Die deutschen Thrash-Urväter DESTRUCTION versprachen uns bereits vor einem Jahr, dass auf der neuen Platte "Day Of Reconing" wieder mehr schnelle Kracher zu finden sein werden und sie haben uns nicht enttäuscht. Das neueste Album von Schmier und Co. ist ein fette Thrash Platte ohne Kompromisse. Im Hintergrund hat sich aber auch einiges getan, denn mittlerweile trommelt ein Pole bei der Band. Fronter Schmier lud zum Gespräch um zu erzählen, wie es dazu kam:


Hi Schmier, wie geht’s dir und wovon halte ich dich denn eigentlich gerade ab?

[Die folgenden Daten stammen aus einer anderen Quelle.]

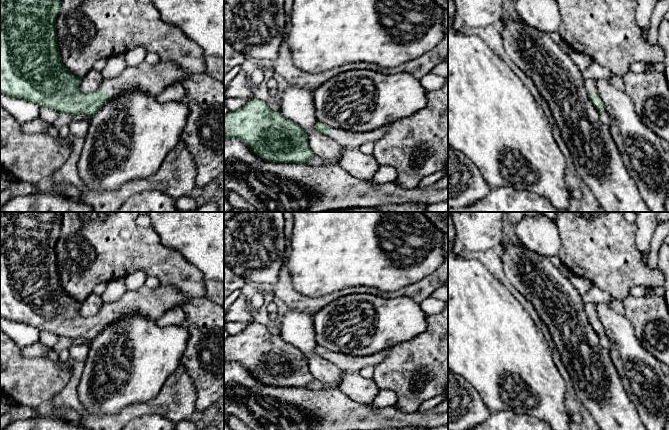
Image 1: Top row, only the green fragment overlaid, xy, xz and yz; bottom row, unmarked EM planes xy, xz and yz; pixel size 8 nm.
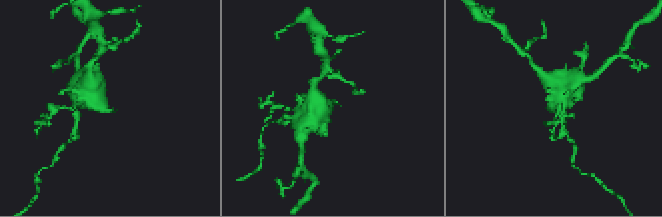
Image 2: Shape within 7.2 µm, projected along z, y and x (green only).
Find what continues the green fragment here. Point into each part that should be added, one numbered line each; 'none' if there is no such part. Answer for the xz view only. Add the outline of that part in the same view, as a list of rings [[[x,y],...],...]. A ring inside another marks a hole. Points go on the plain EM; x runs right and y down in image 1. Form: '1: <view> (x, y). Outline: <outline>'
1: xz (349, 364). Outline: [[[383,350],[368,356],[350,356],[331,352],[328,360],[334,363],[342,372],[359,373],[366,366],[375,366],[382,362],[387,354],[388,350]]]

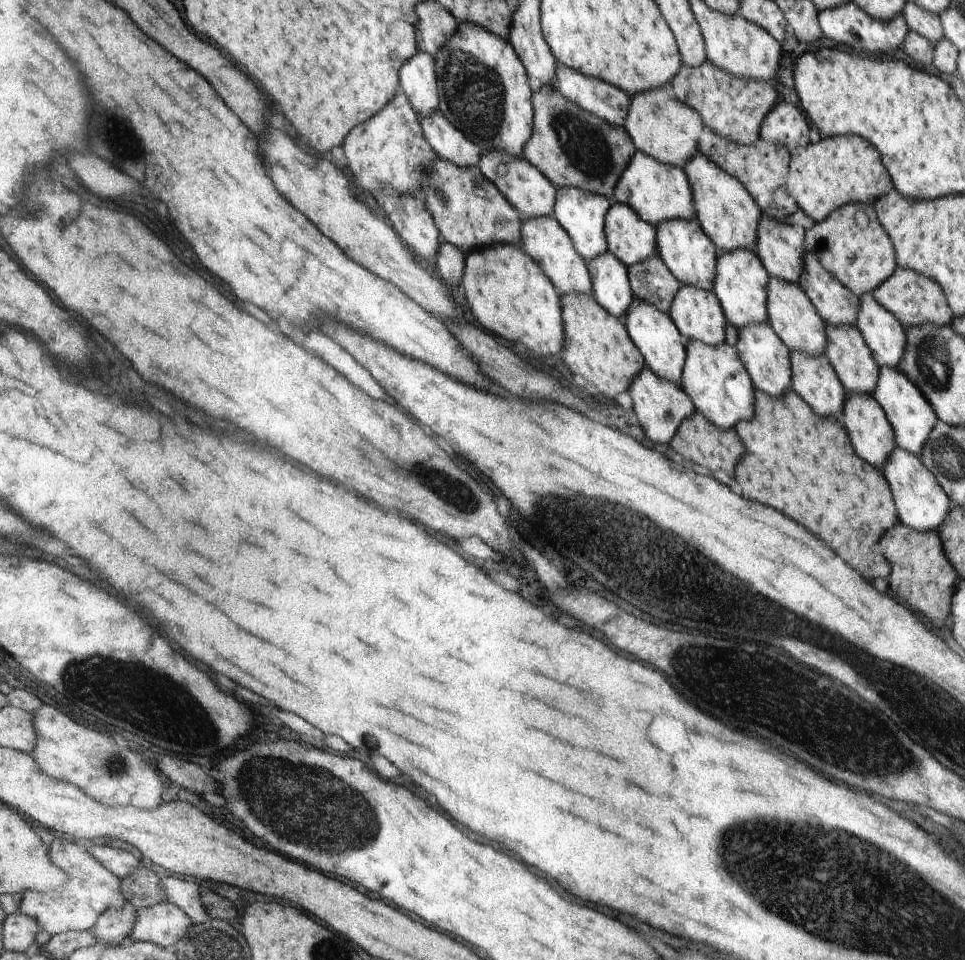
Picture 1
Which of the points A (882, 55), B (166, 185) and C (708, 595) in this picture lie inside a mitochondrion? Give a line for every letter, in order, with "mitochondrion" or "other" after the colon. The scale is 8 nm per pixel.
A: other
B: other
C: mitochondrion

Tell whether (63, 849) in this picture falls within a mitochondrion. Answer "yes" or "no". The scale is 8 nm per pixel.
no

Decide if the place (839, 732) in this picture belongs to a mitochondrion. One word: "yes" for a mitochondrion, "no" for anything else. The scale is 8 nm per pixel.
yes

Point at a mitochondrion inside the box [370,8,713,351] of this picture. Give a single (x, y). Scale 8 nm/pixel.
(473, 90)

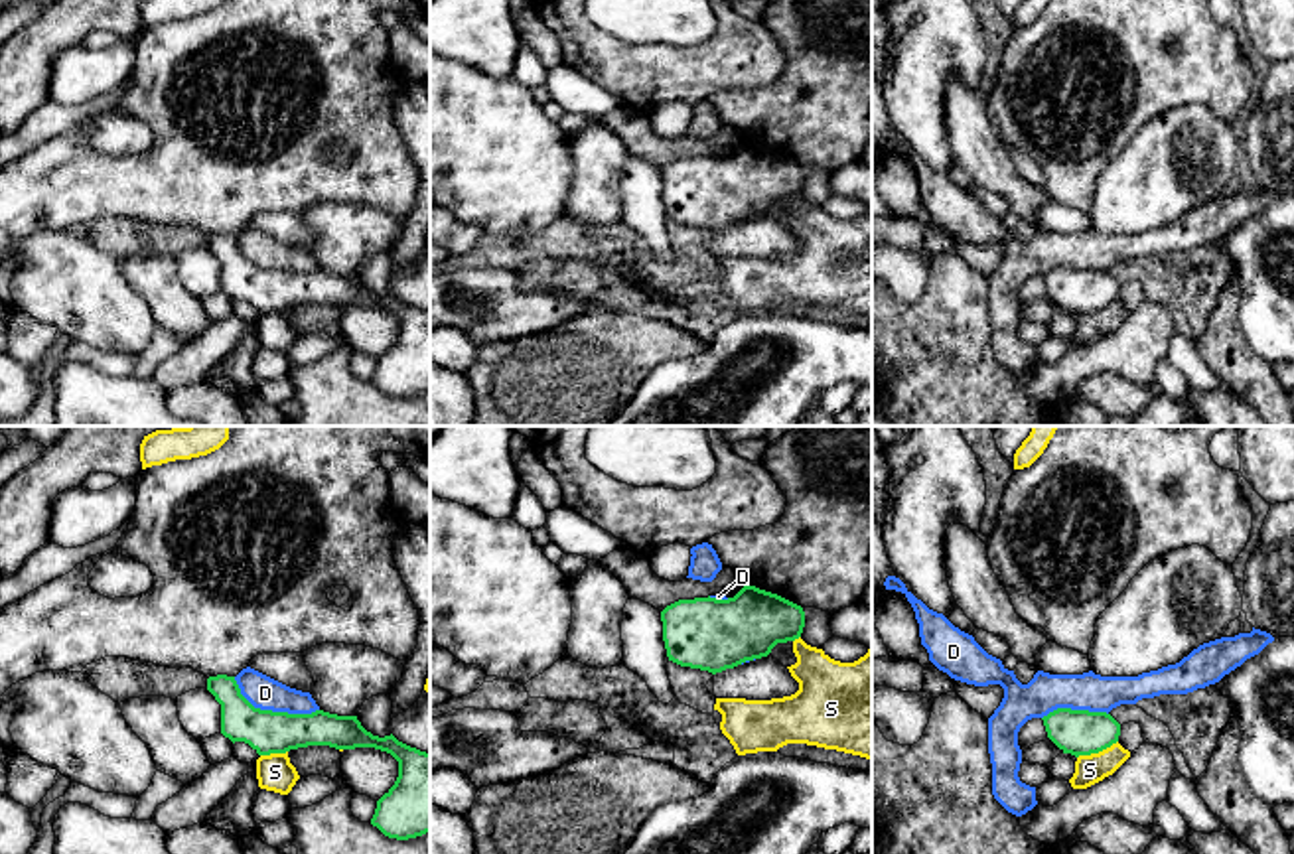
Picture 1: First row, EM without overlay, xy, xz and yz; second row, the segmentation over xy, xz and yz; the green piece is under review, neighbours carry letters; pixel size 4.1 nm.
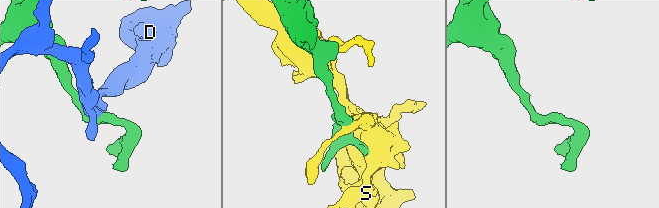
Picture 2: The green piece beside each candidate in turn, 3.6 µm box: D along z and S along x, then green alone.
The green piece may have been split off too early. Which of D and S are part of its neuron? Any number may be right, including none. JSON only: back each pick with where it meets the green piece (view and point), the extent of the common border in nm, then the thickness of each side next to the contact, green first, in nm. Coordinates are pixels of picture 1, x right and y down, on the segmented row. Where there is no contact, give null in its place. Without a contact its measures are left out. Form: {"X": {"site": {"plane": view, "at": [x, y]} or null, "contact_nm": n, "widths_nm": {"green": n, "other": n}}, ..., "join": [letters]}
{"join": []}

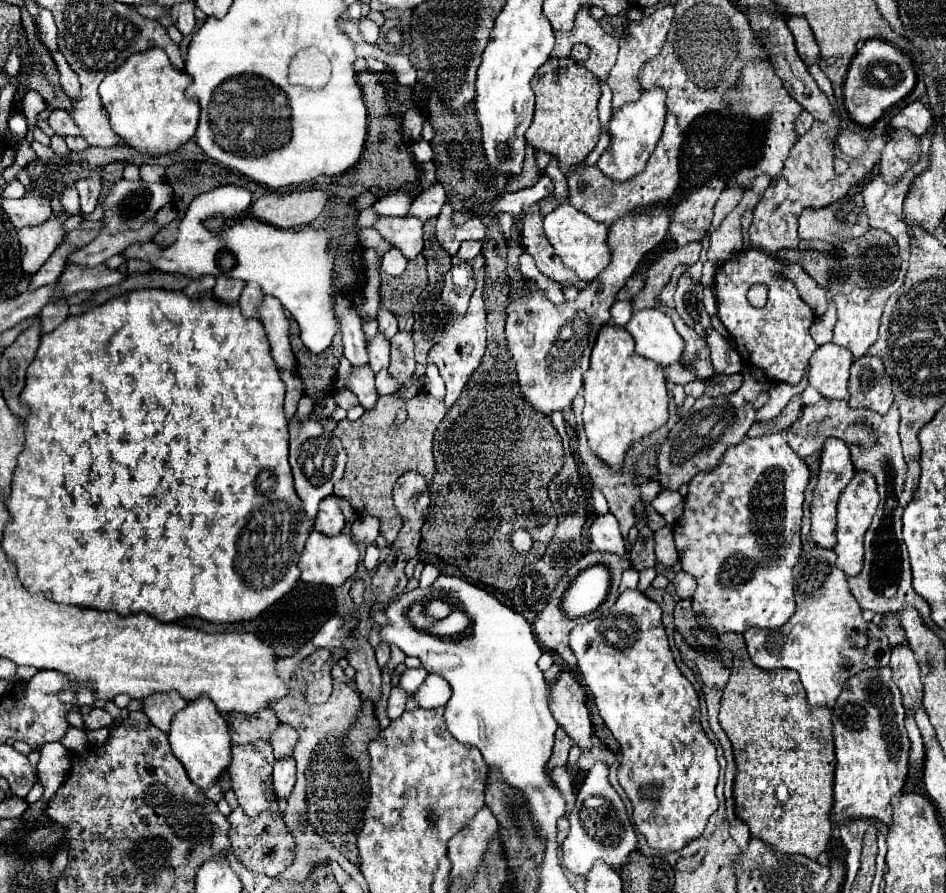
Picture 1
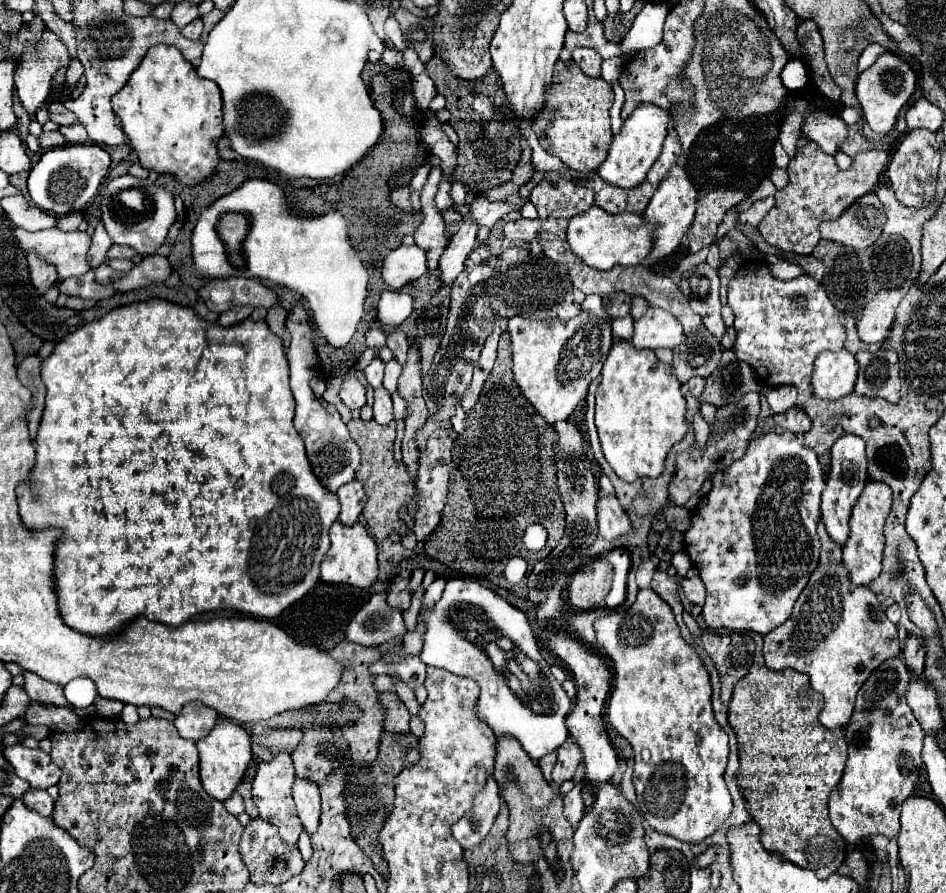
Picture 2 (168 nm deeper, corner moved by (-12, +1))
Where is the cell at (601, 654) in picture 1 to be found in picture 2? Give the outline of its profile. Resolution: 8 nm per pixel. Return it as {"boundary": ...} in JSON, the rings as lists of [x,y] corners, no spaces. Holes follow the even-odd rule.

Ach, du bist heute schon mein letzter Interviewpartner. Ich werde mir dann noch etwas zu essen machen und dann den erfolgreichen Tag gebührend feiern. Du hältst mich also von nix ab.


In Kürze erscheint euer neues Album „Day Of Reckoning“, bist du so kurz vor einem Release eigentlich noch nervös?


Naja, zum Glück gibt es ja das Internet-Streaming im Vorfeld, wo du schon die Tendenzen absehen kannst und auch selbst das Adrenalin etwas abbauen kannst. Ich denke wir haben eine gute Platte gemacht und diese ist auch wieder eine Spur besser geworden als die Letzten, glaube ich. Es hat sich auch in den ersten Reviews und so weiter und auch bei den Reaktionen der Plattenfirma etwas abgespiegelt, und da ist man dann natürlich nicht mehr ganz so nervös. Es ist aber trotzdem immer wieder ein neues Baby, das raus kommt und man freut sich auf die ersten Reviews und Reaktionen, da ist man dann auch etwas excited, das gehört schon dazu. Auch wenn wir schon lange Profis sind, ist immer noch so ein Gefühl der Ungewissheit im Vorhinein da.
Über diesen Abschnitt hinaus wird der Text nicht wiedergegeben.